Much research on the origins of cooperation focuses on transactional relationships, such as A pays a cost to benefit B. However, human sociality is also enabled by processes-oriented behaviors and interactions, where the costs and benefits are often not obvious. These can include behaviors such as music, ritual, and religion, which can facilitate group bonding, promote cooperation, and drive cultural evolution. They are also fascinatingly human specific—ritual, religion, dance, music!
Our research strives to understand how process-oriented behaviors arise, why individuals participate in them, and what their individual and social consequences are. To do so, we seek to build ethnographically rich descriptions in the societies we study that will enable us to better understand how these processes function, how they shape and drive the evolution of other cultural traits, and why and how human groups the world over come to have these peculiar and fascinating processes.
For the past few years, we have focused extensively on music, which appears to promote group cohesion and facilitate many process-based interactions. Much of this research occurs as part of the Natural History of Song Project, which I co-direct with Sam Mehr and Manvir Singh. NHS systematically explores the features and social functions of music cross-culturally with the aim of developing a more complete, data-driven understanding of the social functions of music.
Current Biology, 2018
Music from diverse societies exhibits recurrent form-function relationships.
Violence and Warfare
Collective aggression has a deep evolutionary history and was likely a major selective force in human evolution. Yet, we still know little about the proximate psychological mechanisms, evolutionary significance, and cultural determinants of violence.
Despite the aversion many people have to physical risk and injuring others, violent conflict is common. What explains this? How do biology, cultural background, and beliefs motivate individuals to violence?

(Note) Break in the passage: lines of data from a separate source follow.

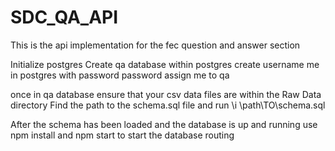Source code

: # SDC_QA_API
This is the api implementation for the fec question and answer section

Initialize postgres
Create qa database within postgres
create username me in postgres with password password
assign me to qa

once in qa database ensure that your csv data files are within the Raw Data directory
Find the path to the schema.sql file and run \i \path\TO\schema.sql

After the schema has been loaded and the database is up and running use npm install and npm start to start the database routing
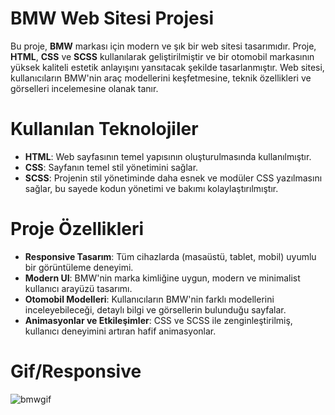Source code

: # BMW Web Sitesi Projesi

Bu proje, **BMW** markası için modern ve şık bir web sitesi tasarımıdır. Proje, **HTML**, **CSS** ve **SCSS** kullanılarak geliştirilmiştir ve bir otomobil markasının yüksek kaliteli estetik anlayışını yansıtacak şekilde tasarlanmıştır. Web sitesi, kullanıcıların BMW'nin araç modellerini keşfetmesine, teknik özellikleri ve görselleri incelemesine olanak tanır.

# Kullanılan Teknolojiler
- **HTML**: Web sayfasının temel yapısının oluşturulmasında kullanılmıştır.
- **CSS**: Sayfanın temel stil yönetimini sağlar.
- **SCSS**: Projenin stil yönetiminde daha esnek ve modüler CSS yazılmasını sağlar, bu sayede kodun yönetimi ve bakımı kolaylaştırılmıştır.

# Proje Özellikleri
- **Responsive Tasarım**: Tüm cihazlarda (masaüstü, tablet, mobil) uyumlu bir görüntüleme deneyimi.
- **Modern UI**: BMW'nin marka kimliğine uygun, modern ve minimalist kullanıcı arayüzü tasarımı.
- **Otomobil Modelleri**: Kullanıcıların BMW'nin farklı modellerini inceleyebileceği, detaylı bilgi ve görsellerin bulunduğu sayfalar.
- **Animasyonlar ve Etkileşimler**: CSS ve SCSS ile zenginleştirilmiş, kullanıcı deneyimini artıran hafif animasyonlar.
  

# Gif/Responsive

![bmwgif](https://github.com/user-attachments/assets/f9fade67-dae2-44df-b523-afb256e090ed)

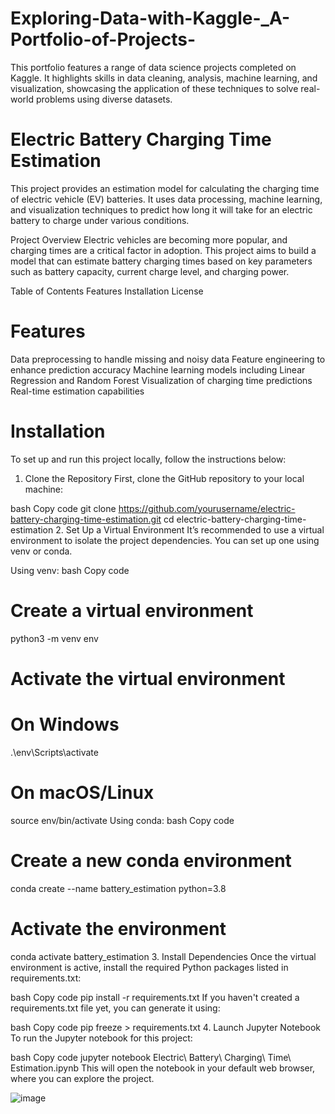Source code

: # Exploring-Data-with-Kaggle-_A-Portfolio-of-Projects-
This portfolio features a range of data science projects completed on Kaggle. It highlights skills in data cleaning, analysis, machine learning, and visualization, showcasing the application of these techniques to solve real-world problems using diverse datasets.
# Electric Battery Charging Time Estimation
This project provides an estimation model for calculating the charging time of electric vehicle (EV) batteries. It uses data processing, machine learning, and visualization techniques to predict how long it will take for an electric battery to charge under various conditions.

Project Overview
Electric vehicles are becoming more popular, and charging times are a critical factor in adoption. This project aims to build a model that can estimate battery charging times based on key parameters such as battery capacity, current charge level, and charging power.

Table of Contents
Features
Installation
License


# Features
Data preprocessing to handle missing and noisy data
Feature engineering to enhance prediction accuracy
Machine learning models including Linear Regression and Random Forest
Visualization of charging time predictions
Real-time estimation capabilities

# Installation
To set up and run this project locally, follow the instructions below:

1. Clone the Repository
First, clone the GitHub repository to your local machine:

bash
Copy code
git clone https://github.com/yourusername/electric-battery-charging-time-estimation.git
cd electric-battery-charging-time-estimation
2. Set Up a Virtual Environment
It’s recommended to use a virtual environment to isolate the project dependencies. You can set up one using venv or conda.

Using venv:
bash
Copy code
# Create a virtual environment
python3 -m venv env

# Activate the virtual environment
# On Windows
.\env\Scripts\activate
# On macOS/Linux
source env/bin/activate
Using conda:
bash
Copy code
# Create a new conda environment
conda create --name battery_estimation python=3.8

# Activate the environment
conda activate battery_estimation
3. Install Dependencies
Once the virtual environment is active, install the required Python packages listed in requirements.txt:

bash
Copy code
pip install -r requirements.txt
If you haven't created a requirements.txt file yet, you can generate it using:

bash
Copy code
pip freeze > requirements.txt
4. Launch Jupyter Notebook
To run the Jupyter notebook for this project:

bash
Copy code
jupyter notebook Electric\ Battery\ Charging\ Time\ Estimation.ipynb
This will open the notebook in your default web browser, where you can explore the project.

![image](https://github.com/user-attachments/assets/5c30b15a-ae17-4d07-9f0b-f6a68fcaaaa8)
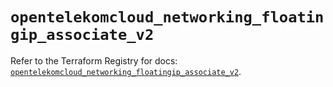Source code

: # `opentelekomcloud_networking_floatingip_associate_v2`

Refer to the Terraform Registry for docs: [`opentelekomcloud_networking_floatingip_associate_v2`](https://registry.terraform.io/providers/opentelekomcloud/opentelekomcloud/1.36.15/docs/resources/networking_floatingip_associate_v2).

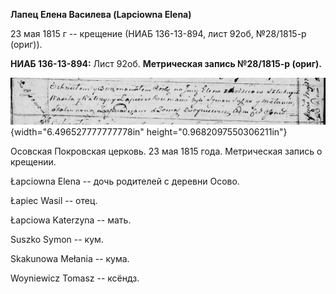**Лапец Елена Василева (Lapciowna Elena)**

23 мая 1815 г -- крещение (НИАБ 136-13-894, лист 92об, №28/1815-р
(ориг)).

**НИАБ 136-13-894:** Лист 92об. **Метрическая запись №28/1815-р
(ориг).**

![](./media/74adc476ea78cdc98376db8ae26455a57dedc4dd.png){width="6.496527777777778in"
height="0.9682097550306211in"}

Осовская Покровская церковь. 23 мая 1815 года. Метрическая запись о
крещении.

Łapciowna Elena -- дочь родителей с деревни Осовo.

Łapiec Wasil -- отец.

Łapciowa Katerzyna -- мать.

Suszko Symon -- кум.

Skakunowa Mełania -- кума.

Woyniewicz Tomasz -- ксёндз.
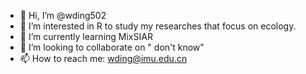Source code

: - 👋 Hi, I’m @wding502
- 👀 I’m interested in R to study my researches that focus on ecology.
- 🌱 I’m currently learning MixSIAR
- 💞️ I’m looking to collaborate on " don't know"
- 📫 How to reach me: wding@imu.edu.cn

<!---
wding502/wding502 is a ✨ special ✨ repository because its `README.md` (this file) appears on your GitHub profile.
You can click the Preview link to take a look at your changes.
--->
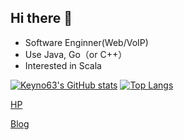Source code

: ## Hi there 👋

- Software Enginner(Web/VoIP)
- Use Java, Go（or C++）
- Interested in Scala

<!--
**keyno63/keyno63** is a ✨ _special_ ✨ repository because its `README.md` (this file) appears on your GitHub profile.

Here are some ideas to get you started:

- 🔭 I’m currently working on ...
- 🌱 I’m currently learning ...
- 👯 I’m looking to collaborate on ...
- 🤔 I’m looking for help with ...
- 💬 Ask me about ...
- 📫 How to reach me: ...
- 😄 Pronouns: ...
- ⚡ Fun fact: ...
-->

[![Keyno63's GitHub stats](https://github-readme-stats.vercel.app/api?username=keyno63&theme=synthwave)](https://github.com/anuraghazra/github-readme-stats)
[![Top Langs](https://github-readme-stats.vercel.app/api/top-langs/?username=keyno63&theme=synthwave)](https://github.com/anuraghazra/github-readme-stats)

[HP](https://profile.maigo-name.tokyo/)

[Blog](https://maigo-name.tokyo/)
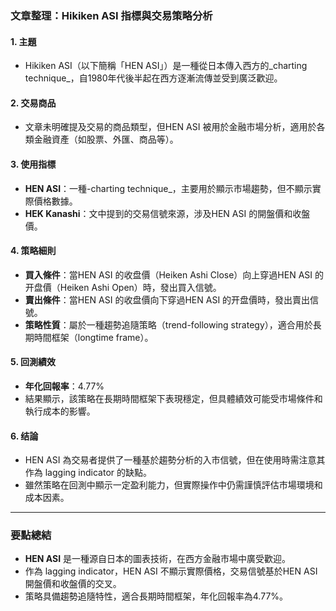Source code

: ### 文章整理：Hikiken ASI 指標與交易策略分析

#### 1. 主題
- Hikiken ASI（以下簡稱「HEN ASI」）是一種從日本傳入西方的_charting technique_，自1980年代後半起在西方逐漸流傳並受到廣泛歡迎。

#### 2. 交易商品
- 文章未明確提及交易的商品類型，但HEN ASI 被用於金融市場分析，適用於各類金融資產（如股票、外匯、商品等）。

#### 3. 使用指標
- **HEN ASI**：一種-charting technique_，主要用於顯示市場趨勢，但不顯示實際價格數據。
- **HEK Kanashi**：文中提到的交易信號來源，涉及HEN ASI 的開盤價和收盤價。

#### 4. 策略細則
- **買入條件**：當HEN ASI 的收盘價（Heiken Ashi Close）向上穿過HEN ASI 的开盘價（Heiken Ashi Open）時，發出買入信號。
- **賣出條件**：當HEN ASI 的收盘價向下穿過HEN ASI 的开盘價時，發出賣出信號。
- **策略性質**：屬於一種趨勢追隨策略（trend-following strategy），適合用於長期時間框架（longtime frame）。

#### 5. 回測績效
- **年化回報率**：4.77%
- 結果顯示，該策略在長期時間框架下表現穩定，但具體績效可能受市場條件和執行成本的影響。

#### 6. 结論
- HEN ASI 為交易者提供了一種基於趨勢分析的入市信號，但在使用時需注意其作為 lagging indicator 的缺點。
- 雖然策略在回測中顯示一定盈利能力，但實際操作中仍需謹慎評估市場環境和成本因素。

---

### 要點總結
- **HEN ASI** 是一種源自日本的圖表技術，在西方金融市場中廣受歡迎。
- 作為 lagging indicator，HEN ASI 不顯示實際價格，交易信號基於HEN ASI 開盤價和收盤價的交叉。
- 策略具備趨勢追隨特性，適合長期時間框架，年化回報率為4.77%。
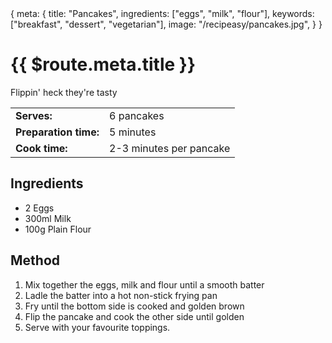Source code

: <route>
{
  meta: {
    title: "Pancakes",
    ingredients: ["eggs", "milk", "flour"],
    keywords: ["breakfast", "dessert", "vegetarian"],
    image: "/recipeasy/pancakes.jpg",
  }
}
</route>

<Layout>

<RecipeImage :src="$route.meta.image" :alt="$route.meta.title" />

<RecipeChips :chips="$route.meta.keywords" />

# {{ $route.meta.title }}

Flippin' heck they're tasty

|                       |                         |
| --------------------- | ----------------------- |
| **Serves:**           | 6 pancakes              |
| **Preparation time:** | 5 minutes               |
| **Cook time:**        | 2-3 minutes per pancake |

## Ingredients

- 2 Eggs
- 300ml Milk
- 100g Plain Flour

## Method

1. Mix together the eggs, milk and flour until a smooth batter
2. Ladle the batter into a hot non-stick frying pan
3. Fry until the bottom side is cooked and golden brown
4. Flip the pancake and cook the other side until golden
5. Serve with your favourite toppings.

</Layout>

What are the processes by which collective, group-based violence emerges?
Separately, we aim to understand how societies regulate conflict, especially through dampening processes or incentivizing mechanisms. These questions strike at the heart of one of the most vexing issues in understanding humans—how our hyper-prosociality exists alongside our propensity to willfully hurt others.
To study these questions, we use a combination of archival research, experimental paradigms, modeling, and field studies conducted with people experiencing intergroup violence. Much of our fieldwork focuses on small-scale groups in east Africa who experience regular intergroup conflict, accounting for up to 40% of the male mortality rate. These societies lack centralization, and warfare is usually conducted without larger political objectives and institutional leadership, both of which fundamentally affect individual motivations and the social dynamics of participation.
Journal of Economic Behavior and Organization, 2017
Proceedings of the National Academy of Sciences, 2015
Nature Human Behaviour, 2017
A group of raiders in East Africa. Across cultures, conflict usually involves mostly young men.
We study how collective violence can arise from within-group processes. Much of our work has focused on understanding the functional significance at an individual level. Figure from Isakov et al. 2016.